Il y a donc une marge d’environ 10 DH de plus à provisionner. La facture à l’importation de plusieurs autres produits devrait grimper. Concernant l’ammoniac, par exemple, la facture au 1er trimestre 2022 a été multipliée par cinq. Et selon Olivier Le Cabellec, «la facture pour les importations d’ammoniac risque de s’élever probablement à 500 millions d’euros pour le Maroc, alors qu’elle était à 100 millions d’euros avant».

C’est la crise !


Cela est dû à la succession des crises, dit-on. Des crises, le Maroc en a connues plusieurs ces 15 dernières années : la crise financière de 2008, la forte augmentation des prix du pétrole entre 2011 et 2013, qui avait fortement affecté le solde courant du Maroc, la crise sanitaire du Coronavirus en 2020, ou encore la crise géopolitique avec la guerre actuelle en Ukraine. Mais aussi la crise climatique relative au changement climatique à l’échelle planétaire, qui affecte les pays producteurs comme le Maroc.

Parlant de la crise en Ukraine, la récente étude économique du groupe Crédit Agricole note qu’elle a accentué des fragilités préexistantes des pays émergents, notamment la décélération de la croissance, les pressions inflationnistes, un environnement financier international plus tendu, et des problématiques sur la soutenabilité des dettes.

Pour le Maroc, ces impacts se sont traduits par une très forte décélération de la croissance, l’accentuation de la sécheresse qui affecte le PIB agricole sera en récession; des pressions inflationnistes assez élevées, notamment sur les céréales et le transport.

Ce qui est assez inhabituel pour le Maroc. L’autre impact pour le Maroc est visible au niveau de l’environnement financier international, qui est plus tendu, avec une légère hausse des taux de financement.

En ce qui concerne la soutenabilité des dettes, le groupe bancaire rappelle le léger surendettement du Royaume issu des chocs externes successifs (crise sanitaire, fragilité climatique, impacts de la guerre en Ukraine) d’où une hausse des surendettements (recours au FMI lors de la crise Covid-19).

Mais aussi d’autres risques émergents, notamment des risques de tensions sur le blé, des mesures fiscales en faveur des plus pauvres et de leur pouvoir d’achat qui vont retarder la réduction du déficit budgétaire.

L’impact sur l’inflation et la croissance compte tenu de la pondération de ces éléments


L’étude économique du groupe note une sensibilité assez modérée du Maroc aux relations commerciales avec la Russie et l’Ukraine.

Mais par contre une forte sensibilité à la hausse des prix des matières premières, qui se matérialise de façon douloureuse sur les marchés. En ce qui concerne les prévisions de croissance, la banque annonce de fortes révisions à la baisse.

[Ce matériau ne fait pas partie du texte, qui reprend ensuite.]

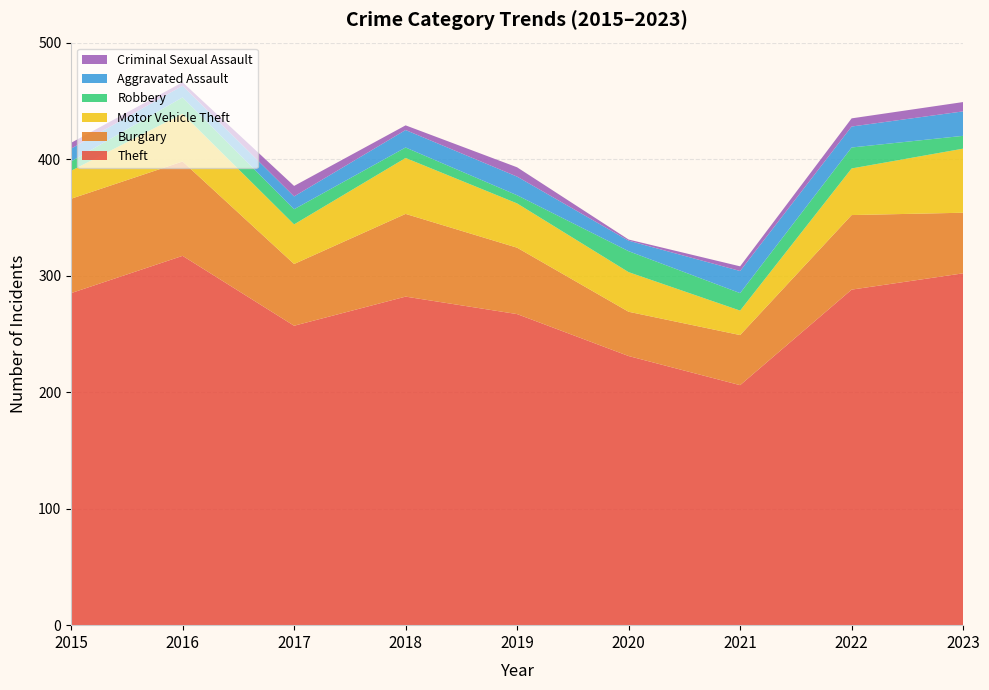

Reading left to right, extract all data points from this chart.

Theft: 285	317	257	282	267	231	206	288	302
Burglary: 81	81	53	71	57	38	43	64	52
Motor Vehicle Theft: 24	41	34	48	38	34	21	40	55
Robbery: 8	14	13	9	7	18	15	18	11
Aggravated Assault: 11	10	11	15	16	9	19	18	21
Criminal Sexual Assault: 5	3	9	4	8	1	4	7	8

Elle table sur une «croissance du PIB de 1,7% pour l’année 2022», compte tenu de la rupture des chaînes d’approvisionnement, la sécheresse et les risques inhérents à la baisse de la croissance des pays du Sud de l’Europe, notamment l’Espagne, l’Italie et la France, de gros partenaires commerciaux du Maroc.


Croissance en berne en 2022, accentuation du déficit courant, le défi de l’aléa climatique

La sécheresse historique que vit le Maroc va avoir des conséquences assez dramatiques, souligne l’étude. «D’après nos calculs, chaque chute de 10% du PIB agricole a un impact d’environ 1,5% sur la croissance du PIB national au Maroc. Donc, par rapport à nos premières estimations qui étaient d’environ 3,5 – 4% d’augmentation du PIB, cette crise climatique sur le PIB agricole va retirer 1,5% de croissance cette année», table le scénario du groupe.

Parlant de récession agricole, les économistes se questionnent, à l’échelle internationale, sur l’impact du réchauffement climatique mondial qui frappe les pays, avec des sécheresses qui, auparavant, revenaient tous les 10 ans.

Maintenant, ces phénomènes s’accélèrent tous les 5 ans, voire 2 ans. Pour tenter de comprendre ce phénomène, les scientifiques planchent sur cette question qui est un vrai défi pour le Maroc dont 15 à 20% du PIB proviennent de l’agriculture, un secteur qui emploie 35% de la population active. Sur cette base, l’étude recommande au Maroc de réactualiser le Plan Maroc Vert, en fonction des nouvelles données climatiques.